El espacio, tal y como se entiende en términos clásicos de la cinematografía, desaparece en esta película; esto lo vemos, por un lado, a partir de cómo la estética visual nos presenta exteriores no localizables, una ciudad que podría ser cualquier ciudad, gris, inanimada y de hecho sin ciudadanos que la completen y le den una vida propia –da la impresión de que Mr. K (un excelente Anthony Perkins) se está moviendo en todo momento por un cementerio gigantesco, todo está muerto–. La vida la encontramos en los interiores, los cuales también están tratados con un estilo muy variado, pasando por una clara espectacularidad en algunos de ellos, como el palacio de justicia, donde la profundidad de campo tan perfeccionada de Welles se hace visible: vemos unos techos altísimos en salas enormes e interminables. No obstante, en otros interiores se juega con una estética que desconcierta más al espectador, como en la secuencia inicial en la habitación del protagonista donde la profundidad comentada no está para nada presente y tanto los encuadres como los planos cerrados y los pocos movimientos de cámara crean una atmosfera completamente claustrofóbica, una telaraña donde el espectador se siente rodeado y atrapado de la misma forma que el personaje de Perkins.

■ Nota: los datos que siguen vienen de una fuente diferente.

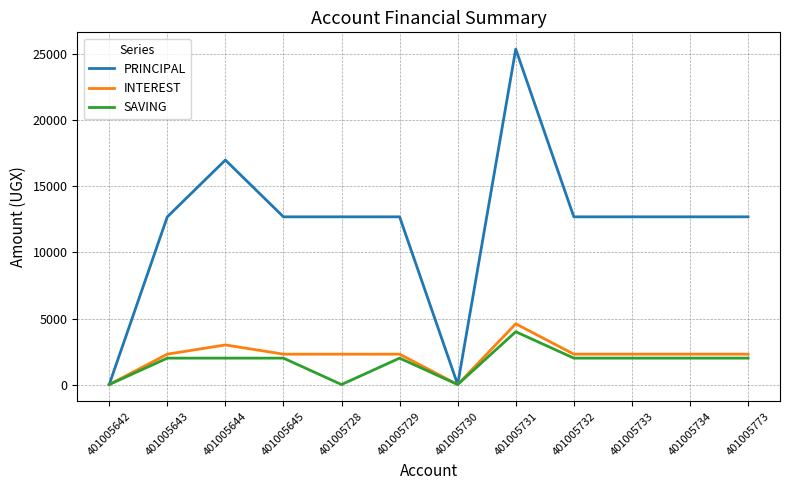

Which series has the largest range (max minus min)?

PRINCIPAL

Yendo un paso más allá, en algunos momentos Welles nos presenta espacios deformados o exagerados, rozando un estilo expresionista, como cuando Mr. K se encuentra en las entrañas y pasillos de los juzgados, rodeado de acusados y de estanterías irreales y deformadas que guardan esa ley y esa burocracia absurda que lo van a condenar. Sin embargo, el espacio también se desarticula en cuanto a la temporalidad: en ningún momento sabemos qué momento del día es, incluso ni siquiera si es de día o de noche, pues el cielo, así como la ciudad y su mundo, está siempre bañado por un tono grisáceo muy marcado. Es más, no sabemos el tiempo que transcurre entre secuencias, o entre el inicio y el fin del film; las elipsis temporales y espaciales que impregnan todo el metraje (Perkins abre una puerta y al cruzarla aparece en un lugar y momento completamente distinto) nos muestran simplemente eso, que el tiempo y el espacio han cambiado pero no nos especifican hacia dónde ni hacia cuándo lo han hecho.

Es esta una película donde, más claramente que en otras, podemos distinguir las dos esferas con las cuales el espectador puede dejarse llevar: una es la que se caracteriza claramente por la realización estética ya comentada; la otra es la parte temática que acaba por unir definitivamente cada fotograma con el universo kafkiano. En un mundo basado en una burocracia absurda, y por tanto en un engranaje social absurdo, la culpabilidad puede ser simplemente una etiqueta imposible de entender y fácil de aceptar. ¿Qué es la culpabilidad? ¿Qué es la ley? ¿Qué estructura nuestra sociedad? Puede que la ineficiencia o la demencia o, peor aún, puede que la estructure el absurdo, el sinsentido. Pues ahí es donde Kafka en su obra, así como Orson Welles en esta película, nos hacen reflexionar e incluso estremecernos, ya que quizás aquello que más nos deja atónitos, frustrados y quizás aterrorizados es descubrir el sinsentido del mundo moderno.